The Tributes are Announced

As I am standing in the gathering place, my heart pumps extremely fast. This is the day I have been dreading my entire life. I stand, quivering, on the soft green grass. It makes me think of happier times, the times I have heard about only in books, when our world was unified and peaceful. I didn’t notice, but my hands are clasped together so tightly that they are bright red and terribly sweaty. I refuse to lift my head because I know that if I do it will cause me to break down. I wait in silence as an acquaintance of mine’s name is called. I start to shake even more when we near my district, number three.

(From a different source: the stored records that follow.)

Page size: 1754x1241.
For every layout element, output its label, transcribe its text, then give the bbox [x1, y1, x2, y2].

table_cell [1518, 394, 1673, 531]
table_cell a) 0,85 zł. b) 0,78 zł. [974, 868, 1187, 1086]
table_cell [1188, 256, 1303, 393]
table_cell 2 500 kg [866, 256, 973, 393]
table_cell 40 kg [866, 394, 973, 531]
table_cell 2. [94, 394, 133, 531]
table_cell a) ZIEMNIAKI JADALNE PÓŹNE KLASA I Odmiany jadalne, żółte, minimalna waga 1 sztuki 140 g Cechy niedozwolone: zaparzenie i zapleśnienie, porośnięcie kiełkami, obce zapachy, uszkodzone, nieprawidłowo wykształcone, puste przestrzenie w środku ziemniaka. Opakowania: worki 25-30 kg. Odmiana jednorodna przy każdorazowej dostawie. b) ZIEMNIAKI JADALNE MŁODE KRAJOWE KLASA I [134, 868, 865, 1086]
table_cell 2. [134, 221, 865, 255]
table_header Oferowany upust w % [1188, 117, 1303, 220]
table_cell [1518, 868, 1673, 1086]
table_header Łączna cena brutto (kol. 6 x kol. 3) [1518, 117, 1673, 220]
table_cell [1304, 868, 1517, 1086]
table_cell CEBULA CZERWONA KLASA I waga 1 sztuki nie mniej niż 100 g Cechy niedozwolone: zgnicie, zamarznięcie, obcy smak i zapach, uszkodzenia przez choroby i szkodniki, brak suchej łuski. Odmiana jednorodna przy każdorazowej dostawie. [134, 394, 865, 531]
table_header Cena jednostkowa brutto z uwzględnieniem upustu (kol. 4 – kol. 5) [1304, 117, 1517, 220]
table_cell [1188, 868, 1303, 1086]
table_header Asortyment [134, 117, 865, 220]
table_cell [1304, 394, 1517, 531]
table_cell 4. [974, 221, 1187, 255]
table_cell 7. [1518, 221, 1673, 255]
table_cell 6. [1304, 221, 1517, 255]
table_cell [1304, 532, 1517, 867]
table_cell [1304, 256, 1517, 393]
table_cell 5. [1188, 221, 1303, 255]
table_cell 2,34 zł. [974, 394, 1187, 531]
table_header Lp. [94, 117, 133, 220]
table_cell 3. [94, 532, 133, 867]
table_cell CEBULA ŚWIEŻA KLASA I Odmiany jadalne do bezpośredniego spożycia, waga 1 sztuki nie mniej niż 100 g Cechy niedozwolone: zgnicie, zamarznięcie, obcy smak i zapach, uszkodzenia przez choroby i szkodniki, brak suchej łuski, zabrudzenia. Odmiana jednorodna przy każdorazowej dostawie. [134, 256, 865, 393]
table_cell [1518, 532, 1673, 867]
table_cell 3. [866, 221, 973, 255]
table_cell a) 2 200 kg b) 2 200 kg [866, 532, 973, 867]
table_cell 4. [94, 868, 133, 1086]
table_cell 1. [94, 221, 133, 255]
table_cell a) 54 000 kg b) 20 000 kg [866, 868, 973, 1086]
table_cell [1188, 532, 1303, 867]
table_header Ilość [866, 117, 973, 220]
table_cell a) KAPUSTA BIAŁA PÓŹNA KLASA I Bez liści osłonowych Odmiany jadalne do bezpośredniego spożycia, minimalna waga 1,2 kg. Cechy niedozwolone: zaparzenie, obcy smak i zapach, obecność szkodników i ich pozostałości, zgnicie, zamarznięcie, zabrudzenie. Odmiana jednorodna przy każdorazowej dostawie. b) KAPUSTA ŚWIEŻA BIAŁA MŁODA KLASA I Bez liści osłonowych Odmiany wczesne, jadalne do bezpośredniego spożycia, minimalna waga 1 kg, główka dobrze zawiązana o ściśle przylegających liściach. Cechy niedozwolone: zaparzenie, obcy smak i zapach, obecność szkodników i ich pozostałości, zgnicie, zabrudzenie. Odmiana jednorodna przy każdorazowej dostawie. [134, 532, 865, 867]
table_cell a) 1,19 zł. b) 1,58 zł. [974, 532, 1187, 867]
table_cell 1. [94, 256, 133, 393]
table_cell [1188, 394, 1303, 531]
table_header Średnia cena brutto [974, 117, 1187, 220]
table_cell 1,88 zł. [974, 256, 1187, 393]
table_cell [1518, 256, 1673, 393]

I come to realization that Harper Hayes is about to announce the tributes from district three. I look up hesitantly and watch her long fingers slowly reach into the large bowl of names. she wraps her fingers around two slips of paper and lets one fall back into the bowl. Your name is only in the bowl once, I reassure myself, you wont be picked. I don’t realize that Harper Hayes has called my name until I can feel everyone’s wandering eyes land on me. I start to panic as if I was on fire, but I can’t move. My throat is so tight as if a snake is wrapped around my neck. I can’t talk, I can’t move. I finally take a deep breath as everyone grows impatient. I find the courage to take the dreadful steps toward the stage. I stand there next to my fellow district three tribute, in front of my friends and family. My knees become weak and I know I won’t be able to stand this much longer. After what feels like forever, we leave the stage. It is hard to breathe, so I sound like a fish out of water; gasping for air to survive. There is no way to escape this now. The tributes have been announced.